Opinion

The Kobayashi Maru: Lessons of Failure

An inquiry into dealing with defeat

By: Ankita Biswas and Edward Gao

In Star Trek, a science-fiction franchise set several centuries in the future, the Kobayashi Maru is the name of a training exercise. It’s used to assess the skills and character of prospective ship officers. 

The basic premise behind the exercise is simple: Save the civilians aboard the Kobayashi Maru, a disabled freighter inside the Klingon Neutral Zone (a zone that no one can enter without permission). Sounds simple enough, right? Well, there’s a reason the Kobayashi Maru training exercise is infamously known as the “no-win scenario”. It’s literally impossible to successfully save the civilians aboard the freighter and keep you and your crew alive. If you entered the Klingon Neutral Zone, you’d be met with Klingon K’t’inga-class battle cruisers, be shot down quite quickly, and subsequently lose the simulation. The other option is to abstain from the rescue mission and leave the civilians to die of eventual suffocation, hypothermia, and starvation, but that’s not very nice, and you would also lose the simulation. 

The situation might seem bleak, but there is one way to rescue the civilians unscathed. Captain Kirk, one of the main characters in the Star Trek series, reprogrammed the computer that housed the simulation, allowing him to safely and successfully rescue the civilians aboard the Kobayashi Maru. 

It’s admirable when someone ignores what’s put in front of them, and paves their own path. Out of the choices life throws, there never seems to be a “correct” resolution. Success is based on our individual actions, and it should look different in every simulation we run. 

Even so, Kirk was extremely lucky, and the poker player method he uses should be questioned. Obviously, we try to make decisions that attempt to optimize benefits and minimize consequences while fulfilling our obligations. However, when we can’t see the light at the end of the tunnel, is bluffing until it’s time to cut our losses the only feasible solution? 

Limits to our power must exist, and there’s no doubt that they do.
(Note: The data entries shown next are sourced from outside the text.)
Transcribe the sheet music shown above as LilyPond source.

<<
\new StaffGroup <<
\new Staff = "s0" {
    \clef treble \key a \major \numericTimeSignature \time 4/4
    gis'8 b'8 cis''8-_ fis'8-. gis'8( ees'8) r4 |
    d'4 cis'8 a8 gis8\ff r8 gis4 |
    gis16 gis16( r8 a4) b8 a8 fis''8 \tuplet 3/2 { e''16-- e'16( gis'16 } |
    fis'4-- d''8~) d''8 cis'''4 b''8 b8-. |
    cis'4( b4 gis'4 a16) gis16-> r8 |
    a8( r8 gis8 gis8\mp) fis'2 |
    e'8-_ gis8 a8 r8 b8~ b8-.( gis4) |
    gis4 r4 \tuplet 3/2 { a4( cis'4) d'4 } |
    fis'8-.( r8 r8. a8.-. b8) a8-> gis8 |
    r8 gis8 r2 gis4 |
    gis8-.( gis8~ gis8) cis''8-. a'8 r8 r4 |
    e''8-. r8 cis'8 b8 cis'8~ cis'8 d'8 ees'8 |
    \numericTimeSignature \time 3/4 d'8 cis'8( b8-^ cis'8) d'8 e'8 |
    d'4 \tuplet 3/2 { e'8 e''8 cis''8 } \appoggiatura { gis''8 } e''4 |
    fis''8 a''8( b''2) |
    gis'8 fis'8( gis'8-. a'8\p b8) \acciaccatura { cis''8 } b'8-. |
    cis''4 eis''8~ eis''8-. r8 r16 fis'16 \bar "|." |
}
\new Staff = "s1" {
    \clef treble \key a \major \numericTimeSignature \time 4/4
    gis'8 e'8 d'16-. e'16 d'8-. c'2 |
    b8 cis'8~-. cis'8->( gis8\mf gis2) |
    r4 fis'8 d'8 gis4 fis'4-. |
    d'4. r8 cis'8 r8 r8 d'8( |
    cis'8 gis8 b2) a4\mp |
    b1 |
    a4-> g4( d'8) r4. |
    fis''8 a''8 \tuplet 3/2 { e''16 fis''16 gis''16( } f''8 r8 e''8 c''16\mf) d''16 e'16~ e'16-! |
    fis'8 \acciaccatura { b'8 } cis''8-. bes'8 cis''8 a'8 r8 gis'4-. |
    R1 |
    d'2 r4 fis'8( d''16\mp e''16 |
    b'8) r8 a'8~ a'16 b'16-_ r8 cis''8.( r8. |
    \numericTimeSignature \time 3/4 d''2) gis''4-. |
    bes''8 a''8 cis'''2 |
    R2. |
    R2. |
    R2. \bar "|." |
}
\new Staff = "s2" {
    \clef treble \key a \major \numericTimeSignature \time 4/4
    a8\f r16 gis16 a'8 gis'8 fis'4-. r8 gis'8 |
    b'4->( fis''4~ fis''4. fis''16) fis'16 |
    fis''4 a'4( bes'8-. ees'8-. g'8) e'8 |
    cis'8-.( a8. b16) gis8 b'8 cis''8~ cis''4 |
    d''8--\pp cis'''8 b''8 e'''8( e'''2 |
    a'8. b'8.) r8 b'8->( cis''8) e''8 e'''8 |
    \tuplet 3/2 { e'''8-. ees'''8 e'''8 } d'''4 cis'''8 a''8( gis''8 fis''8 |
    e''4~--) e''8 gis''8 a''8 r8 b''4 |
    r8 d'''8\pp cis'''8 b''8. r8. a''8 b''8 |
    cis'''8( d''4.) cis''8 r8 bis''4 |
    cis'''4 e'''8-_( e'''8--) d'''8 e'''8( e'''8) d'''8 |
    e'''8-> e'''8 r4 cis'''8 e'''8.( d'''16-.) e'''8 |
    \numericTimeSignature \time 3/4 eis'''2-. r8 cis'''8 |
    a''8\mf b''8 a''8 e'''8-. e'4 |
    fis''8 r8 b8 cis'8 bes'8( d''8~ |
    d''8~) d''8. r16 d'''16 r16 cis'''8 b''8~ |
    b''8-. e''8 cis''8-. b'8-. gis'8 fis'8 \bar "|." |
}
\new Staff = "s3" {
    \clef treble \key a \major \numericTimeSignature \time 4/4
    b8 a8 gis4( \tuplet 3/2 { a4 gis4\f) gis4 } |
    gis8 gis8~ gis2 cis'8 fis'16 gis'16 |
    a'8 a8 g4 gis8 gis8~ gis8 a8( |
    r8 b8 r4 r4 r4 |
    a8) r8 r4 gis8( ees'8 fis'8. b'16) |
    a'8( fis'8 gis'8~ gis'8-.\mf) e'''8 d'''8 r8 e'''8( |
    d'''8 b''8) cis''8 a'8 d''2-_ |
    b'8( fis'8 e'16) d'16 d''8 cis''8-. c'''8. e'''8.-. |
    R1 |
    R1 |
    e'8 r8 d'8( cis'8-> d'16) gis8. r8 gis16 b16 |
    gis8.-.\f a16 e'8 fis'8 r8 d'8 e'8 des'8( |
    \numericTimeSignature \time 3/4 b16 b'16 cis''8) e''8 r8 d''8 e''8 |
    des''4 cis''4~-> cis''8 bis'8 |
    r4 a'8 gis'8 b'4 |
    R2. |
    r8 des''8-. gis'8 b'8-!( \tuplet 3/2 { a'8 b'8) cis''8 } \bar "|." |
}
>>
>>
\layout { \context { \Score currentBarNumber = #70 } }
But what can we do in these limits? When a patient is facing the triangle of death on the operating room table, or we’ve completely botched our model in the final round of debate, it’s not exactly possible to adjust the circumstances we find ourselves in. Well, there’s great disparity in the severity of those scenarios, but you get the point. 

It’s important to note that there is one unique message that Kirk’s actions do display: Not every moral dilemma has only two options. We’re not forced to choose between two equally terrible options, even if the trolley problem seems to disagree. While we are not omnipotent beings, it’s always possible to seek a more creative solution than what we believe exists. It’s on this basis that innovation exists. 

However, not all of us can be as fortunate or have the same programming prowess as Kirk. When facing a situation with two equally terrible outcomes, our ability to determine the pathway with the most advantageous results is another test of its own.  

Even with this long-time controversy over Kirk, we can all agree that the Kobayashi Maru aids us in grasping a painful yet vital lesson: Though the weight of failure can be overwhelming, we must learn to maintain a steady head in times of crisis. In the same way this exercise evaluates the type of command a cadet is fit for, our character is determined by our response to failure in certain scenarios. Whether personal embarrassments or large-scale catastrophes occur, an ideal leader knows how to accept his blunders with dignity. 

It often seems that choosing the “hard right” over the “easy wrong” will result in fate rewarding us for our tenacity, but the truth is that when weighing our decisions, we must directly confront the ramifications of our actions. As leaders, our job is to understand the responsibilities we bear in the palms of our hands. 

The Kobayashi Maru may serve as a fictitious assessment on a popular oldie tv show, designed to be a plot device that’s dusted off periodically to make a point. To us, and hopefully, to you, it’s a critical reminder that life doesn’t follow a narrative. When we evaluate wins and losses based on the outcomes we produce and the impacts we have on others,  against the hypothetical perfect world that we don’t have the power to produce, we’re bound to lose sometimes. At the end of the day, we just need to figure out a way to move forward when these inexorable mishaps occur. 

P.S. Neither of us have seen Star Trek. Shhh don’t tell anyone!